MARQUETTE: The issue herein is as to the proper method of computing the income of the partnership of Howell & Graves, of which the petitioners*2164 were members. The respondent has computed the income of the partnership upon the accrual basis and has included in income for 1922 and 1923 the face value of the written instruments executed by the partnership and prospective purchasers of lots in those years. The petitioners contend that the written instruments in question were mere options, or, if not options, installment contracts which did not bind the purchaser to make any payments; that, therefore, there was no income to accrue; that the income from the transactions in which not more than 25 per cent of the purchase price was received by the partnership within the taxable year in which the transactions were entered into should be computed on the installment basis; and that the other transactions should be considered as deferred payment sales not on the installment plan in which the deferred payments have no readily realizable market value.

We do not deem it necessary to indulge in an extended discussion as to the nature of the written instruments involved herein. It is sufficient to say that by their terms the partnership was obligated to convey to the prospective purchaser certain lots, if and when the purchaser paid to*2165 the partnership certain specified amounts. The prospective purchaser was under no obligation to make any payment subsequent to the initial payment. He could not be compelled to continue the payment and an action could not be maintained against him for the unpaid amount. He was subject only to forfeiture of payments already made. Until payment was made in full, the partnership retained both title and possession of the lots.

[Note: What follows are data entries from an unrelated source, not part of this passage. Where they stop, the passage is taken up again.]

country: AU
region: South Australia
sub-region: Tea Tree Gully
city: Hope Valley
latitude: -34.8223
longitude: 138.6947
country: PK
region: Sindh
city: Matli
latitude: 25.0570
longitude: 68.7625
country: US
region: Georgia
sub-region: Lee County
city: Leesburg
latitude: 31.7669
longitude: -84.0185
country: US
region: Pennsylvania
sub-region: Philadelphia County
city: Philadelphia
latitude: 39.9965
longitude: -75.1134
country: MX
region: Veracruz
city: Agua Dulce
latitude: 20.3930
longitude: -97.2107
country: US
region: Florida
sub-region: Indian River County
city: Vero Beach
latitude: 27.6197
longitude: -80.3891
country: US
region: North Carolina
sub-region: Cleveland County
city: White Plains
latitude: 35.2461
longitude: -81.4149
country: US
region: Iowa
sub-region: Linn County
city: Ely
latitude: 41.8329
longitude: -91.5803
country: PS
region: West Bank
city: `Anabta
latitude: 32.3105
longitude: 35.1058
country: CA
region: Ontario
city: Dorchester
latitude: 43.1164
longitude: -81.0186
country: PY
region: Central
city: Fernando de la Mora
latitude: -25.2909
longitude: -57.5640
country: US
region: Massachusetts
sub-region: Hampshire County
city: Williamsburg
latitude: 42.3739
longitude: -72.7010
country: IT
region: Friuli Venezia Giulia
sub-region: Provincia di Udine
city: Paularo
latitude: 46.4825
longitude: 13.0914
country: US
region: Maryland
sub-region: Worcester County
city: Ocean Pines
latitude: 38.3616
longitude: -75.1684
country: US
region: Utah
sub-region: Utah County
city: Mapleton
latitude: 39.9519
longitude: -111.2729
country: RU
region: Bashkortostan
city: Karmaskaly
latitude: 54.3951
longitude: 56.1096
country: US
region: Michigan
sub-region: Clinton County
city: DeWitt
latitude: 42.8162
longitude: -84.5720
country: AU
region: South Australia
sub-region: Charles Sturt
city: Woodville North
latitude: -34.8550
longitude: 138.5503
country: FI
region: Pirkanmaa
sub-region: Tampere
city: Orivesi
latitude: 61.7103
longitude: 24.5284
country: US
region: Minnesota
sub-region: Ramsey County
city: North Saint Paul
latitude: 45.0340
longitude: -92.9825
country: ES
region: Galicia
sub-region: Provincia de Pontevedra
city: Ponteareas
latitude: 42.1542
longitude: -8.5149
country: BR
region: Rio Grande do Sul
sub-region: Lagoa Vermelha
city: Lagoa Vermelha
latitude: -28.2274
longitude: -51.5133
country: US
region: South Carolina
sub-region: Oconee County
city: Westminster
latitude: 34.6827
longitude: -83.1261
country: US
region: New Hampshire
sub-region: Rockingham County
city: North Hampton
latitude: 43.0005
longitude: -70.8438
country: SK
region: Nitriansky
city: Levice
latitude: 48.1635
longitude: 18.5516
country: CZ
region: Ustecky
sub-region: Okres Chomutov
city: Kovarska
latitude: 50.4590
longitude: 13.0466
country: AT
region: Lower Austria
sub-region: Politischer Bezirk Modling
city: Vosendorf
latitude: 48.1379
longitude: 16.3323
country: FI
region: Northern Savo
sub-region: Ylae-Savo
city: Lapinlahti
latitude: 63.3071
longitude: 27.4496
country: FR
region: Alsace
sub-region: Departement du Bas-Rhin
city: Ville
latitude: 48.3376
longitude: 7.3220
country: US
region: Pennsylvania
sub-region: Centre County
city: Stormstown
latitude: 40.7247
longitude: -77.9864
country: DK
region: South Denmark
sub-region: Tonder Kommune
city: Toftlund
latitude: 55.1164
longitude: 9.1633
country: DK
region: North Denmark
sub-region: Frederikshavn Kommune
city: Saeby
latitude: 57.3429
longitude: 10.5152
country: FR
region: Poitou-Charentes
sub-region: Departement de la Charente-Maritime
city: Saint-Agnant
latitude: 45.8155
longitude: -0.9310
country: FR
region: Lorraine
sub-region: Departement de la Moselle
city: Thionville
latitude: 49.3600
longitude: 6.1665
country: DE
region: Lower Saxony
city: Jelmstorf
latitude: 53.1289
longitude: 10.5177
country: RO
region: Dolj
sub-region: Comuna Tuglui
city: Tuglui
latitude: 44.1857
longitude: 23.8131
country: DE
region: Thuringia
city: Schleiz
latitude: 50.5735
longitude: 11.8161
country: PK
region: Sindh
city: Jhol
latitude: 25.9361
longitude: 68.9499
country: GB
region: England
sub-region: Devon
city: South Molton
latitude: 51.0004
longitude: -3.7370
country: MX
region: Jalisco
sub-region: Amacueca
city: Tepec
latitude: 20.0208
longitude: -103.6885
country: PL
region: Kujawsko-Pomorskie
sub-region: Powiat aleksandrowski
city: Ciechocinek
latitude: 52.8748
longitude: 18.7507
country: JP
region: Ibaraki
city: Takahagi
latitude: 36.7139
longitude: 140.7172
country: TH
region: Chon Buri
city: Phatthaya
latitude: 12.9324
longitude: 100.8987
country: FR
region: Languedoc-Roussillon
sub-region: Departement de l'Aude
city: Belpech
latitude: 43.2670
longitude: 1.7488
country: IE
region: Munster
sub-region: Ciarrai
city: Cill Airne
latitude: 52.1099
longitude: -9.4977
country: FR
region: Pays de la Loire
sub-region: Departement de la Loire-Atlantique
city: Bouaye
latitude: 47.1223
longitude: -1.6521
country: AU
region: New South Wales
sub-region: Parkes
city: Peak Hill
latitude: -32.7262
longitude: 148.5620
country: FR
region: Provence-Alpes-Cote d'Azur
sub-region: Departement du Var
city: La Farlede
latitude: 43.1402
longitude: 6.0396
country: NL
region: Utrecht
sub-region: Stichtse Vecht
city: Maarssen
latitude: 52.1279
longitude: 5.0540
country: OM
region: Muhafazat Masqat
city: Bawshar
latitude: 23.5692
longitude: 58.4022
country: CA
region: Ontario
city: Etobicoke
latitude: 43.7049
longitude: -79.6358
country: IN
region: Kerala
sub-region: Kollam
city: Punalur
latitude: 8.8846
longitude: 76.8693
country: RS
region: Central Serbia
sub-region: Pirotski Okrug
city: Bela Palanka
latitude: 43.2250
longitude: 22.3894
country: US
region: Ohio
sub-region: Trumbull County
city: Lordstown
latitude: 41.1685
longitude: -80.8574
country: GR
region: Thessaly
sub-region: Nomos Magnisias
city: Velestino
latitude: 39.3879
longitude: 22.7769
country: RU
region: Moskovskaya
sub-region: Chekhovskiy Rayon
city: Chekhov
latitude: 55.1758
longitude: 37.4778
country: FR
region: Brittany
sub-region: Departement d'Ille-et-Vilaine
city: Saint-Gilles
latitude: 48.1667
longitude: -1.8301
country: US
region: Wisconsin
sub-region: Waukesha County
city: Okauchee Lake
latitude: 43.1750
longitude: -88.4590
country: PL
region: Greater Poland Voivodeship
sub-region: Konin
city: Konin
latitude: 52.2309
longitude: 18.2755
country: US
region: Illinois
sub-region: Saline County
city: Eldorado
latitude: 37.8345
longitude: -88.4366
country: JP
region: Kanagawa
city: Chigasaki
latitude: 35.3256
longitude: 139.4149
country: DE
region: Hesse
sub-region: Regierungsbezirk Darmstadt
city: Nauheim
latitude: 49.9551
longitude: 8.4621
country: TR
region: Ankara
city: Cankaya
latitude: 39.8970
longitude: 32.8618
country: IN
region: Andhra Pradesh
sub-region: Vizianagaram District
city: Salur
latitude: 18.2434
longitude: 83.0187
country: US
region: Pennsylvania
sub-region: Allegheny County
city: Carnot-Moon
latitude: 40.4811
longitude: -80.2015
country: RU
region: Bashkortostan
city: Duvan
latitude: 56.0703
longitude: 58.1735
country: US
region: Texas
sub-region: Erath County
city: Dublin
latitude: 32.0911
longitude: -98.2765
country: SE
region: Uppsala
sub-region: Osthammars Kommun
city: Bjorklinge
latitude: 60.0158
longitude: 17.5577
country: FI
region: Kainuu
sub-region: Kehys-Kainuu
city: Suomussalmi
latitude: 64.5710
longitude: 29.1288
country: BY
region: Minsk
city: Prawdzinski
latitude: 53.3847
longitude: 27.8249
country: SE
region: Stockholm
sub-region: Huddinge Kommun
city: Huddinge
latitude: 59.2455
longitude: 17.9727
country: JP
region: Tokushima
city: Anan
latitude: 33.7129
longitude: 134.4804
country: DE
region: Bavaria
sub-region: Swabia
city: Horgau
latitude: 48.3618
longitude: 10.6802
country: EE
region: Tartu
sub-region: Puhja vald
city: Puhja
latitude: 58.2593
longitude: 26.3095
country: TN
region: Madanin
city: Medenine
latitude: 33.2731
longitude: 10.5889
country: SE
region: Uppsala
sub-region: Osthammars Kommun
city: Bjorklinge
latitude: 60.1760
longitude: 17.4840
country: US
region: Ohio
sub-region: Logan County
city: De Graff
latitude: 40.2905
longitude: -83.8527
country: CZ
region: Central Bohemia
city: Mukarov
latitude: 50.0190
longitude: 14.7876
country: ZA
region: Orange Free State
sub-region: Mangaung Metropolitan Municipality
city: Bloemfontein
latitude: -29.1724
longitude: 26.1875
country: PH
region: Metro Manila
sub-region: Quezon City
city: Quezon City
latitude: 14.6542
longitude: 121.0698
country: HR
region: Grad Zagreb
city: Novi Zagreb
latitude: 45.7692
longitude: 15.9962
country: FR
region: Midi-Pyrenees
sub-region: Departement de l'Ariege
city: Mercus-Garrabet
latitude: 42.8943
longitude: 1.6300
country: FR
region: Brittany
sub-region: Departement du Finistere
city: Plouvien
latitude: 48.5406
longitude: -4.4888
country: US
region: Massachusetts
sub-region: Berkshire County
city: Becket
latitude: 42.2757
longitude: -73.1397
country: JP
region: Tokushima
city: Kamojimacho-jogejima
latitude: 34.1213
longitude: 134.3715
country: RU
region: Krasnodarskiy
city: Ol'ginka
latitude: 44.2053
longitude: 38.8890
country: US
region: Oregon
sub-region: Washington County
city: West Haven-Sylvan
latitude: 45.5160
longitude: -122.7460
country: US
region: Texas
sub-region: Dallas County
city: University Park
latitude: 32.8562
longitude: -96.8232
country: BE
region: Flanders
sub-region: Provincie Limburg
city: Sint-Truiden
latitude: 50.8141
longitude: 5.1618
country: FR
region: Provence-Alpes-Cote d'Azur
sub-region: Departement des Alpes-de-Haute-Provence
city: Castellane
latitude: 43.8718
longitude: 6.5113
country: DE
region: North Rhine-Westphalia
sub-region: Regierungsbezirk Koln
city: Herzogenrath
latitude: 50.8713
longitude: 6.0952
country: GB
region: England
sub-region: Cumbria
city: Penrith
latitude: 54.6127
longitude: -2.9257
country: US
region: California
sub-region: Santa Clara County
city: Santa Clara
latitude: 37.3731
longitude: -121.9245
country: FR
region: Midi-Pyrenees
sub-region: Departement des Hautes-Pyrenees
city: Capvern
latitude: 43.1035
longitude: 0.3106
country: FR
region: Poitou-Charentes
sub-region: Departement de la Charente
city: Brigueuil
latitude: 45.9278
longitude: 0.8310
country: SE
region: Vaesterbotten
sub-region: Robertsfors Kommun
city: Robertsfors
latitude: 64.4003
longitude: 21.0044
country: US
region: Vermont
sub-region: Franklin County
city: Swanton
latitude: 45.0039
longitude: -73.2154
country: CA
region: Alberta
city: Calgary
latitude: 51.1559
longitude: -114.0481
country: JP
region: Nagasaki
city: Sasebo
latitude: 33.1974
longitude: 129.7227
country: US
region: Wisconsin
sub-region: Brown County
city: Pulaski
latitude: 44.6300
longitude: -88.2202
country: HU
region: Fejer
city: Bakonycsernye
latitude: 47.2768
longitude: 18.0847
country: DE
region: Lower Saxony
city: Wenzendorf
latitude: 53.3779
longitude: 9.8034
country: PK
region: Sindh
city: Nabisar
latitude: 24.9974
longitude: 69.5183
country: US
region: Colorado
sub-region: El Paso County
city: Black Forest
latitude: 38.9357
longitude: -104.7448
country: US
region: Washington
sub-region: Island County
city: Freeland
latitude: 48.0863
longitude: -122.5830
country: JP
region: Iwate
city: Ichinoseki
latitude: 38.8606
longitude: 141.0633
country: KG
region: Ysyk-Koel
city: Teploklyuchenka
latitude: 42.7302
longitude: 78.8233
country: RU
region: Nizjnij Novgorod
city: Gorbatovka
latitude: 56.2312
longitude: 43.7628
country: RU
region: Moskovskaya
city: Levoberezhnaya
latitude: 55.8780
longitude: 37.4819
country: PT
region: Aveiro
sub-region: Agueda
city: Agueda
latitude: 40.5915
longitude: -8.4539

In view of these facts, it seems clear that the respondent erred in computing the partnership income on the accrual basis. As we understand the meaning of accrual, an item of income or expense *1324 accrues when it becomes an obligation receivable or payable, as the case may be. In this case there was no obligation on the part of the prospective purchaser to make the subsequent payments and there was, in our opinion, nothing to accrue.

Since the partnership should not be required to compute its income on the accrual basis, we must determine upon what basis its income should be reported. Under the peculiar facts of the case it is indeed difficult to determine what method will fairly reflect the true income of the partnership, and any method that*2166 may be adopted may not be entirely satisfactory. We are of the opinion, however, that in the case of those transactions in which not to exceed 25 per cent of the purchase price was received by the partnership within the taxable year, the income therefrom should be computed on the installment basis, which practice is now authorized and validated as to the years 1922 and 1923 by section 212(d) and section 1208 of the Revenue Act of 1926.

In the transactions in which more than 25 per cent of the purchase price was received by the partnership in the fiscal year, the deferred payments clearly had no fair market value and were not the equivalent of cash to any extent. We are therefore of the opinion that these transactions should be treated as deferred payment sales, not on the installment plan, in which the deferred payments had no readily realizable market value.

All payments forfeited to the partnership should be included in income of the year in which the forfeiture occurred to the extent that they had not theretofore been reported as income.

Reviewed by the Board.

Judgment will be entered under Rule 50.